Your task is to repeat exactly the lines below between the line holding "micrograph demonstrates no" and the line holding "analysis of malignant", inclusive, and only those.

■ SOURCE MATERIAL
====

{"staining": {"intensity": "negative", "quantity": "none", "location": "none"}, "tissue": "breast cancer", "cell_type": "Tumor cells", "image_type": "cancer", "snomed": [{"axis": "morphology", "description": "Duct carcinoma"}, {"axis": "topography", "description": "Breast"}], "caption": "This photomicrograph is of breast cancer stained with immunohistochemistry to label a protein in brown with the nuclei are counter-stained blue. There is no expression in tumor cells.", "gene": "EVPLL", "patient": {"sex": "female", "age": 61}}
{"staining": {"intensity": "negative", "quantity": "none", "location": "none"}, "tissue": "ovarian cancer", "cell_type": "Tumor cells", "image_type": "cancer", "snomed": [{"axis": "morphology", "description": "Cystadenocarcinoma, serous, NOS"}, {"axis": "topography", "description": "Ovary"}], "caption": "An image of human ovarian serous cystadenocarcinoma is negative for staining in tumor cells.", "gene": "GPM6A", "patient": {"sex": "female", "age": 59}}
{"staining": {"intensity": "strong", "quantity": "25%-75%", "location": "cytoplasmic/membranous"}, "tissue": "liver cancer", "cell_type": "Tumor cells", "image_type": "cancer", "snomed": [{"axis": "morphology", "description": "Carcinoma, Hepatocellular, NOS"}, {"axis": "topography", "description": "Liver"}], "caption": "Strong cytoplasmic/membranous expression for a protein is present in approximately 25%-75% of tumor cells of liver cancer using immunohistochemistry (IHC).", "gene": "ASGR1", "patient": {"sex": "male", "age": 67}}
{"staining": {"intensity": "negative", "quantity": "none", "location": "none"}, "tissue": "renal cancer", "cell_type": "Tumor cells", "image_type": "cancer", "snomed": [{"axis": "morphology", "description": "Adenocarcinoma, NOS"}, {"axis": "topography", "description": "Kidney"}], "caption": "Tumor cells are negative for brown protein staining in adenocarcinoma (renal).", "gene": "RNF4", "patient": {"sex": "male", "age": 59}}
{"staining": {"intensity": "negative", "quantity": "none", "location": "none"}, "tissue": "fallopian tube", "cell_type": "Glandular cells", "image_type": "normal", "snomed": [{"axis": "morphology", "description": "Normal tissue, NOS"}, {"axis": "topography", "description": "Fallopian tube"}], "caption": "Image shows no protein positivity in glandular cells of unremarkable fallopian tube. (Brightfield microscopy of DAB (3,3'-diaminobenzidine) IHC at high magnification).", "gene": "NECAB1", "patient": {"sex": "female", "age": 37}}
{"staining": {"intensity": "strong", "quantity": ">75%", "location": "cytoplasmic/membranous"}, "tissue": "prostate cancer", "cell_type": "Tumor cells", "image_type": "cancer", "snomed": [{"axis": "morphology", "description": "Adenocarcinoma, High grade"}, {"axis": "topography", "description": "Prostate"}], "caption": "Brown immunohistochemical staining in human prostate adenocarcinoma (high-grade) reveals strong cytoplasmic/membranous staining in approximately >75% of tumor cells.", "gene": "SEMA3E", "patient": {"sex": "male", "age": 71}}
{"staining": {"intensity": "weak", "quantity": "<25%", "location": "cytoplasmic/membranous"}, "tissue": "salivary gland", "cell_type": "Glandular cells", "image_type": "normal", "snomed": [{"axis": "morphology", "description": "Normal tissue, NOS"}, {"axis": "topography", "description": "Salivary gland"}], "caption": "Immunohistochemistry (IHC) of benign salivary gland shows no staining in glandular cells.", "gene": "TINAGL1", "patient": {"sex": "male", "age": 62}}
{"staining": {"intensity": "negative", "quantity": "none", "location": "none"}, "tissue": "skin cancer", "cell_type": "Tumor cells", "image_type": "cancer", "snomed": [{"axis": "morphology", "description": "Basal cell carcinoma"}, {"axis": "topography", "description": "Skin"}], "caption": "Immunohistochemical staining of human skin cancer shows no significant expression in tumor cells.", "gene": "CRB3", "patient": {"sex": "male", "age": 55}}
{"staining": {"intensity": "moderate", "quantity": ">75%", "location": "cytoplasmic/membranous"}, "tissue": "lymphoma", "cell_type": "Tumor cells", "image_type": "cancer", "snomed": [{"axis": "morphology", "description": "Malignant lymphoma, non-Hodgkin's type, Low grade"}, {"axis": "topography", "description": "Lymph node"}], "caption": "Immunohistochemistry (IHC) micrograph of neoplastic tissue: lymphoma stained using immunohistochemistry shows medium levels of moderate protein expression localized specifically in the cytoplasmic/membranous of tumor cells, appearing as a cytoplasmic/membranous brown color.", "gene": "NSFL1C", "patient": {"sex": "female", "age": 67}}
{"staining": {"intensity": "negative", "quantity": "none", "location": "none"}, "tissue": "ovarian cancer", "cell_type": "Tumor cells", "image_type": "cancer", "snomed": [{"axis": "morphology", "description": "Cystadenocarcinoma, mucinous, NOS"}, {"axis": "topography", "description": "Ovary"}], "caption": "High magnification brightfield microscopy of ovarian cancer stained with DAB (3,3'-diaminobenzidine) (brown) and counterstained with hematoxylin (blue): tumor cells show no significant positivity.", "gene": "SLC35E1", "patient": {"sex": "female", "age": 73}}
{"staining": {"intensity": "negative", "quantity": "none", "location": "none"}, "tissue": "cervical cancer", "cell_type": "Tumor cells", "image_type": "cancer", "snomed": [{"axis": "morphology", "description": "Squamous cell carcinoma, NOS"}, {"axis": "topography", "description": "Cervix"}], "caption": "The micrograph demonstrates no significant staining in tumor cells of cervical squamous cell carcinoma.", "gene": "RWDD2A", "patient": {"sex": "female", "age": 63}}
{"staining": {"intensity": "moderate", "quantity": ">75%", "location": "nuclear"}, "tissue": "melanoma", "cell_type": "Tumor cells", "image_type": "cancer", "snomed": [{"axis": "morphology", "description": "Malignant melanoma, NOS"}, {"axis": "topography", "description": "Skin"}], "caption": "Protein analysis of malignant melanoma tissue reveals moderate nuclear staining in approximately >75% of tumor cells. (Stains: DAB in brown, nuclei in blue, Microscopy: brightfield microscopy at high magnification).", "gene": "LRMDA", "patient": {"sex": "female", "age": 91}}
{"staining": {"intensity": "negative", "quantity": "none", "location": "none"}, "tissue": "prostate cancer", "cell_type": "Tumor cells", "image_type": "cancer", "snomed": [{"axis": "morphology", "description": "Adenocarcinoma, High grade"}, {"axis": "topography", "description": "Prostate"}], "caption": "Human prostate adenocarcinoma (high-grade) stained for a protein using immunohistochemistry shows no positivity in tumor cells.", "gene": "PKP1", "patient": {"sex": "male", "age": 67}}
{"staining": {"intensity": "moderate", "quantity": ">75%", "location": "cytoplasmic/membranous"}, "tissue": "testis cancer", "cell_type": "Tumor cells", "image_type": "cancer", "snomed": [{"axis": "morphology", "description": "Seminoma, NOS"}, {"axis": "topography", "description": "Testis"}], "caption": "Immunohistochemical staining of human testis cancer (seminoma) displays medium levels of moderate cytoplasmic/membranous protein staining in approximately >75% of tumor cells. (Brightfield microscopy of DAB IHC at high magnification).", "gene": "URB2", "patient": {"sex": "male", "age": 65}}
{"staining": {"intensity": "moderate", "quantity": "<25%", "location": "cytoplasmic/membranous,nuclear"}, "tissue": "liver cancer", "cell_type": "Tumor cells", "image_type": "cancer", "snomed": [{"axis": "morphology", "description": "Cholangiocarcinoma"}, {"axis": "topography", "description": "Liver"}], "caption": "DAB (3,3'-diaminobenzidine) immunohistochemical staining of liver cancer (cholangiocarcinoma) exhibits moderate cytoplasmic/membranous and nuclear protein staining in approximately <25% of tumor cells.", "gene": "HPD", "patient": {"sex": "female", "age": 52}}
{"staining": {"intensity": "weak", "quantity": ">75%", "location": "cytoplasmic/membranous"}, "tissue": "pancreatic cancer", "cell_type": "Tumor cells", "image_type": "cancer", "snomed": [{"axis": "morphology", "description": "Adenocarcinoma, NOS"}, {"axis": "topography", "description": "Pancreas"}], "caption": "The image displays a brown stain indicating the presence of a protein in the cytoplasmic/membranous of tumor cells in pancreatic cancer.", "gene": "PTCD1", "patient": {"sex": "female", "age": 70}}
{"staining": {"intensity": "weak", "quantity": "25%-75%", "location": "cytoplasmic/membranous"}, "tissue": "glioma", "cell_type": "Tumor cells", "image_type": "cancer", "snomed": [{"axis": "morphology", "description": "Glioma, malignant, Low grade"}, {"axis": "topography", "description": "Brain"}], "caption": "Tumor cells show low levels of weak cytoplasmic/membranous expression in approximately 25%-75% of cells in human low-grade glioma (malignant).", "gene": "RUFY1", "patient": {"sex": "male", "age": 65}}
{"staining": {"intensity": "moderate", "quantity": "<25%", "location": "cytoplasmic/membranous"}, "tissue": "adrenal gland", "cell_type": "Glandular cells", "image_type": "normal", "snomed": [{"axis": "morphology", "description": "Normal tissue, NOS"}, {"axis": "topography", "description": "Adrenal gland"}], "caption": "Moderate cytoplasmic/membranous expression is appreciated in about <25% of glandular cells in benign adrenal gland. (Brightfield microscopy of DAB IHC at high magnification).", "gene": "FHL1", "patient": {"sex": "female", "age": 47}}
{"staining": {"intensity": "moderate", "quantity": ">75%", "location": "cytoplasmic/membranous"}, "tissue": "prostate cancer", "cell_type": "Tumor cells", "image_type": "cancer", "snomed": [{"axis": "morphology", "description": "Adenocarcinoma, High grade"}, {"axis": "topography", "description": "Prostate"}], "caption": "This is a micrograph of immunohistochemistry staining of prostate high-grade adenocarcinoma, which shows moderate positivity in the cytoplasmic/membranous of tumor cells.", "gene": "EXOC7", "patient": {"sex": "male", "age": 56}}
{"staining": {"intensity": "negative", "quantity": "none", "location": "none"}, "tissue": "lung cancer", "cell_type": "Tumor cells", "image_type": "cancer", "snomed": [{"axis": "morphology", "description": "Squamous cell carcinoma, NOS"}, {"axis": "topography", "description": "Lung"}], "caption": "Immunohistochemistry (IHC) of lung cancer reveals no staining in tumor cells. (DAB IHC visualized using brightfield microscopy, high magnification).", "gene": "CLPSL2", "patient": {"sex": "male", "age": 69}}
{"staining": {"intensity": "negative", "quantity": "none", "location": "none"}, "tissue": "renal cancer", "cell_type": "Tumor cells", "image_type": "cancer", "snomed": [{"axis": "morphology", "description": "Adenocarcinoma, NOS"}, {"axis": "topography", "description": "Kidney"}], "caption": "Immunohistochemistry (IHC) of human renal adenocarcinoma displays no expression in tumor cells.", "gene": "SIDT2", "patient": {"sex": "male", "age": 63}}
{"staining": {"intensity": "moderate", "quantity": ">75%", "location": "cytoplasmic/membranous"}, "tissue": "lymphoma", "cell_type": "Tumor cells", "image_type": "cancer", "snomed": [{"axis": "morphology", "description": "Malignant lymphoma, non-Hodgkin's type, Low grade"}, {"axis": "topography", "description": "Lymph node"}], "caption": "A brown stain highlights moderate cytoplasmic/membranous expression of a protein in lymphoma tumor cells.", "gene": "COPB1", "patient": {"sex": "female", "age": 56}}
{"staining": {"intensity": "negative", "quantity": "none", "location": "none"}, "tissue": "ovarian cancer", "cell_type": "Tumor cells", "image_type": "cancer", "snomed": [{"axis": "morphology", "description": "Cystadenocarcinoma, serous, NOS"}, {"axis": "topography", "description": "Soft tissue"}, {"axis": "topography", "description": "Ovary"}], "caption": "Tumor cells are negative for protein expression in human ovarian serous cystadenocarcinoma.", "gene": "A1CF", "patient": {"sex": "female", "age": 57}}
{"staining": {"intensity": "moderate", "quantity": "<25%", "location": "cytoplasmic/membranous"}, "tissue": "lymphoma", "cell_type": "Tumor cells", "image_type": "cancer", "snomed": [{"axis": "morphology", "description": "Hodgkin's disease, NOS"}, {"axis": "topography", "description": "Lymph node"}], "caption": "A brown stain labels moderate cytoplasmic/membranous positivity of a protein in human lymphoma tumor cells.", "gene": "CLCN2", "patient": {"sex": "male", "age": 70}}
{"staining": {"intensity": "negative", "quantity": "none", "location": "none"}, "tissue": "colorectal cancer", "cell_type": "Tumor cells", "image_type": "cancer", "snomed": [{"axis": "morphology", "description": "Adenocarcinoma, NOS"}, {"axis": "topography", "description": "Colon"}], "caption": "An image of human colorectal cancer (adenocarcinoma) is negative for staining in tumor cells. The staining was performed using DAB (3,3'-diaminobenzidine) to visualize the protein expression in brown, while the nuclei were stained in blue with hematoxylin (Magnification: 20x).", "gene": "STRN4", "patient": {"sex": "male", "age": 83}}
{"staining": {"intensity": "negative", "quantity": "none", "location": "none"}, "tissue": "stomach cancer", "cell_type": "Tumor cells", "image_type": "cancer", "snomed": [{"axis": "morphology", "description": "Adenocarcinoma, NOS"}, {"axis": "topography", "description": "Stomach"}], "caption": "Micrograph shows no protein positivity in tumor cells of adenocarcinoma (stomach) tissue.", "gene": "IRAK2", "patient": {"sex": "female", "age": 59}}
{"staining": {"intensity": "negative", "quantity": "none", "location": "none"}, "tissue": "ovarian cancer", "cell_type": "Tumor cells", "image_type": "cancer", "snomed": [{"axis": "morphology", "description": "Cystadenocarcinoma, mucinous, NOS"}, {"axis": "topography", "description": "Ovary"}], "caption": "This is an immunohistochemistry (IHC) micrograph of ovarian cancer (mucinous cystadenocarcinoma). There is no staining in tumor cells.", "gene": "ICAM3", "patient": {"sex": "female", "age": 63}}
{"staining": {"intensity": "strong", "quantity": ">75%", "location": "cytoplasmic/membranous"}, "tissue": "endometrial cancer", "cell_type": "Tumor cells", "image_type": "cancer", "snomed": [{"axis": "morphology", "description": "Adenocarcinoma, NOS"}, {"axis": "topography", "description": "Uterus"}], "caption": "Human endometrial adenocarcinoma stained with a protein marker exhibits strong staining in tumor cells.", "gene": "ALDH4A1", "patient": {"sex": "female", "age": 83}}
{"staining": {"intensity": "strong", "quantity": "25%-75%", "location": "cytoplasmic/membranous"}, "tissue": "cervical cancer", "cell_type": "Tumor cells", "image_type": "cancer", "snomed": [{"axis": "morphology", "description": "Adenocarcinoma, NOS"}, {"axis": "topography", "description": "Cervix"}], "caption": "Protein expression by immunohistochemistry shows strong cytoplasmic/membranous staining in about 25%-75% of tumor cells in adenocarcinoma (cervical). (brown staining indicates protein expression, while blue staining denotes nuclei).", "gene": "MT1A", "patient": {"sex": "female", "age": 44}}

====

■ ANSWER BELOW
{"staining": {"intensity": "negative", "quantity": "none", "location": "none"}, "tissue": "cervical cancer", "cell_type": "Tumor cells", "image_type": "cancer", "snomed": [{"axis": "morphology", "description": "Squamous cell carcinoma, NOS"}, {"axis": "topography", "description": "Cervix"}], "caption": "The micrograph demonstrates no significant staining in tumor cells of cervical squamous cell carcinoma.", "gene": "RWDD2A", "patient": {"sex": "female", "age": 63}}
{"staining": {"intensity": "moderate", "quantity": ">75%", "location": "nuclear"}, "tissue": "melanoma", "cell_type": "Tumor cells", "image_type": "cancer", "snomed": [{"axis": "morphology", "description": "Malignant melanoma, NOS"}, {"axis": "topography", "description": "Skin"}], "caption": "Protein analysis of malignant melanoma tissue reveals moderate nuclear staining in approximately >75% of tumor cells. (Stains: DAB in brown, nuclei in blue, Microscopy: brightfield microscopy at high magnification).", "gene": "LRMDA", "patient": {"sex": "female", "age": 91}}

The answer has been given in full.